I hope you’ve learned a few tricks.
01-11-2018 10:17 AM
This seems like a good start. I look forward to your updating the solution as it could use 8.2 ( not 8.1 ). I had planed to restructure my data so that I could generate one set of lattice plots for each of the filtered subsets. But I have just not gotten this to work properly ( at least yet ).

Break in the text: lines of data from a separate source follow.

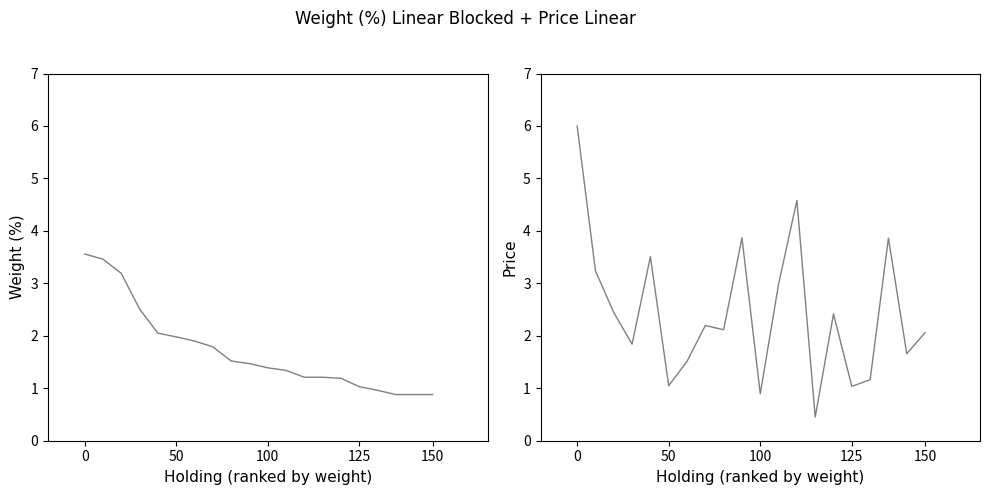

What is the sum of the Price values at 16 and 50?

4.4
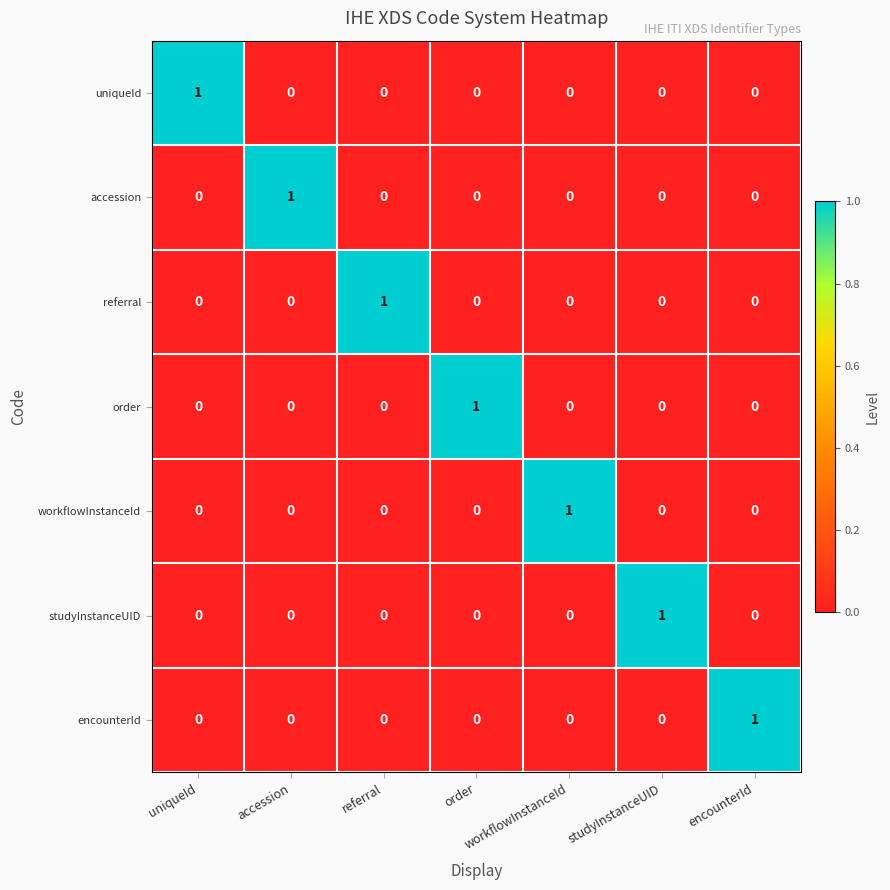

At how many categories does at least one series exceed 0?

7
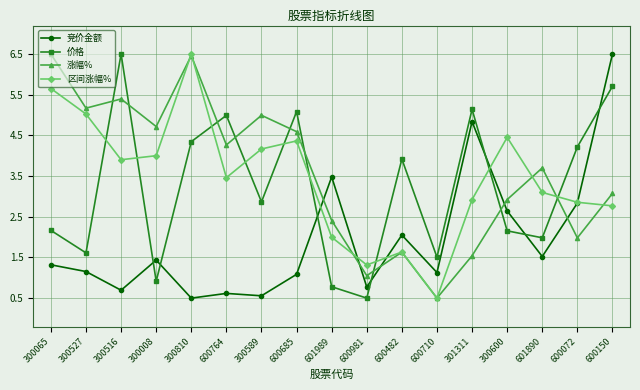

Between 300810 and 600072, which series saw the biggest shift?

涨幅%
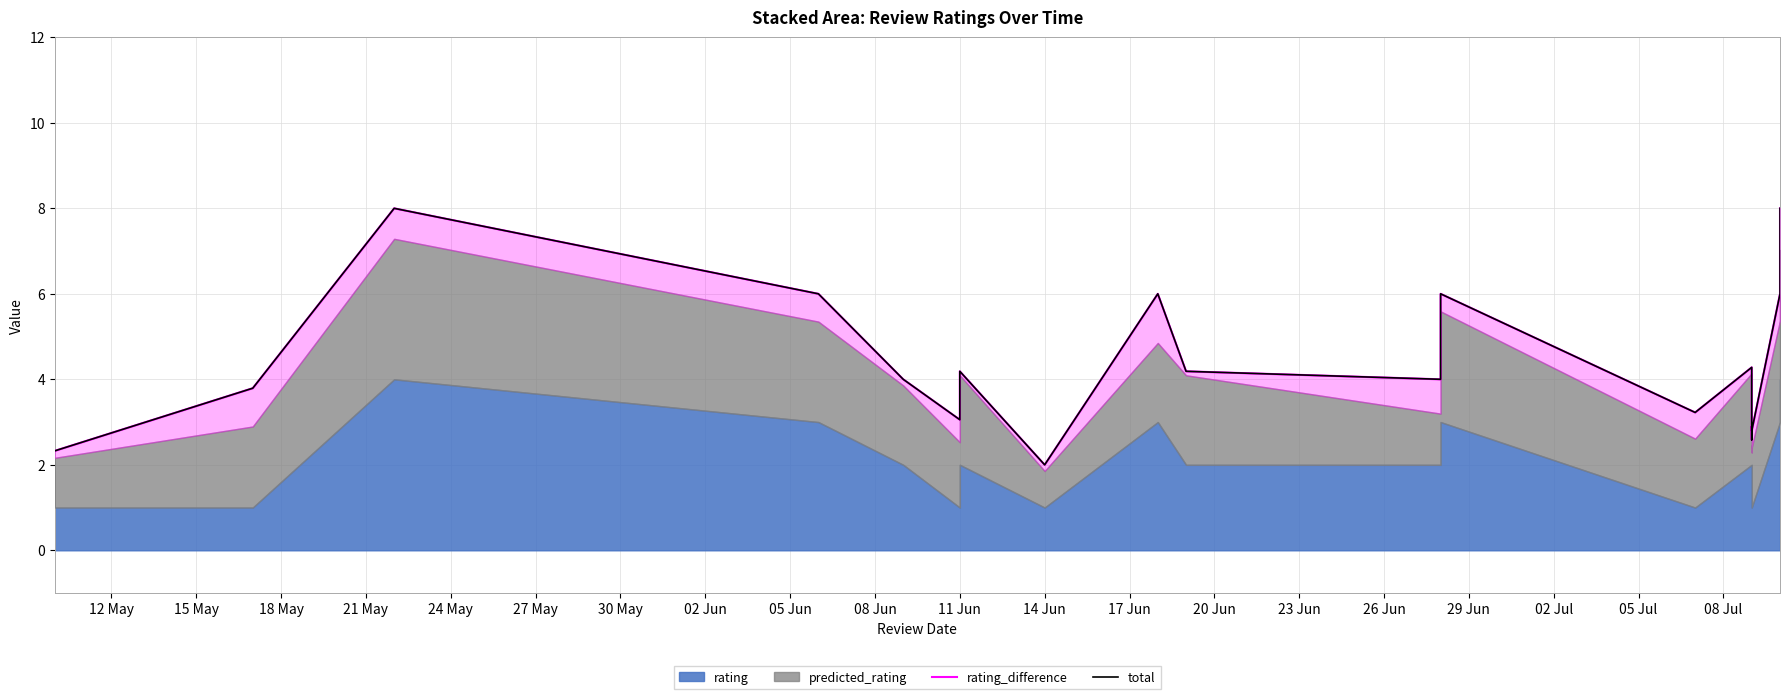

What is the greatest value displayed?

8.0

Here's one way to describe the problem:
First, I think William Cleveland would say that you don't want to try to put too many points on individual plots, and instead use systems of lattice plots ( "trellis plots" ) and other kinds of graphic techniques. These techniques are apt to be used together with filtering and dimensionality reduction on the back end where now one would be apt to make effective use of server clusters to do that work. Having said that, it's not clear that all the pieces are in place for SAS Studio / SAS VA this at this point to take this approach in general.
My guess is that a general solution would be to be use SAS VA to call macros written in SAS Studio from SAS. The macros written in SAS Studio would do some additional filtering, sampling/ stratified sampling), or dimensionality reduction in other ways. But I don't see how to do that now, that is use SAS DS2 code to create data subsets on the fly that can then plotted in SAS VA.
So at this point I still plan to do this in SAS Studio, using SGPANEL/SGPLOT functions wrapped by macros. Using this kind of approach would essentially give you the "R" approach to programming things using the "lattice" and "ggplot2" packages of R. And, that would be okay. But I think a more general solution making greater use of SAS VA would be more helpful.
But if you could continue to evolve your current approach, a document it using SAS VA 8.2, perhaps that gives another way to make use of SAS VA rather than SAS Studio. So if you can continue to document your own approach so far, that would be quite good.
01-12-2018 11:39 AM
Thanks for your comment, @RichHaney. You raise some good ideas on ways to iterate this example. I’ll take a look at new possibilities to deliver the bar charts in VA 8.2, like using the Data-Driven Content object for example.